BOSTON (Reuters) - The Fidelity Contrafund cut its stake in Chipotle Mexican Grill Inc by 21 percent in April as the burrito chain continued to deal with fallout from last year’s E.coli outbreak.
Contrafund, the largest mutual fund investor in Chipotle, reported owning 1.37 million shares at the end of April, compared with 1.74 million a month earlier, according to the fund’s latest holdings disclosure, posted on May 29.
Chipotle shares have fallen 39 percent since the end of September. The stock was last down 0.84 percent at $441.69 in late Tuesday morning trade on the New York Stock Exchange.
The $107 billion Contrafund, which is run by portfolio manager Will Danoff, also has become a major stake holder in tech start-up companies before they are publicly traded. Those holdings include richly valued pre-IPO companies Uber Technologies Inc and Pinterest Inc.

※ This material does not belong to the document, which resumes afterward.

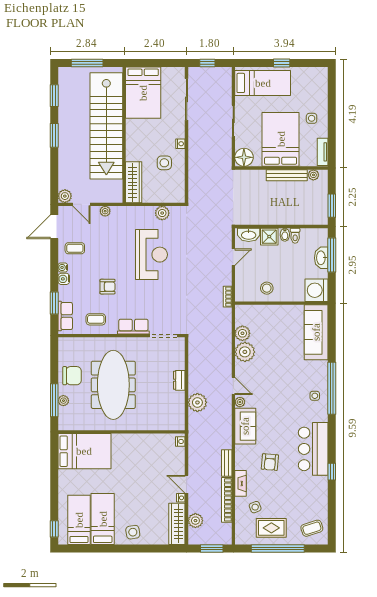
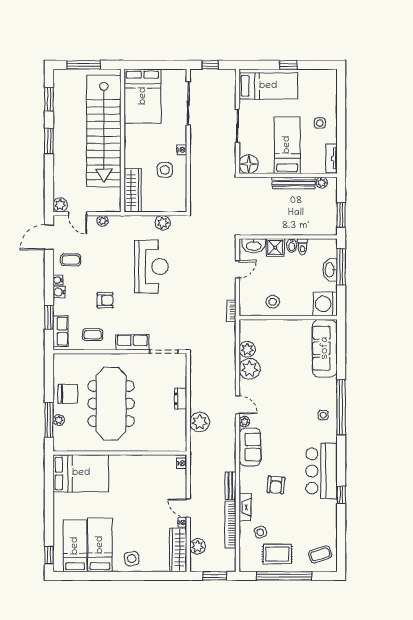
bed: (281, 139) -> (287, 145), width x0.67

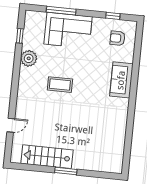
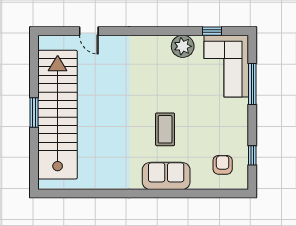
corner sofa: (68, 30) -> (226, 66), moved
coffee table: (60, 85) -> (165, 129), moved
stairs: (47, 157) -> (58, 115), width x1.86, depth x1.51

The value of Contrafund’s stake in Pinterest Series E shares rose 14 percent to $472.73 million in April, according to the fund’s latest holdings disclosure. That stake is bigger than Contrafund’s $456 million investment in General Electric Co and $437 million position in Coca-Cola Co.
Also last month, Fidelity marked up its stake in cloud communications software company Twilio by 10 percent. Twilio filed for an IPO last week.
Fidelity also gave genetics testing company 23andMe a 10 percent boost in valuation. Storage company Nutanix, which filed for an IPO in December but delayed its public debut due to rocky market conditions, got a 9 percent boost.
Fidelity marked down its stake in The Honest Co, a consumer goods company founded by actress Jessica Alba, by about 13 percent.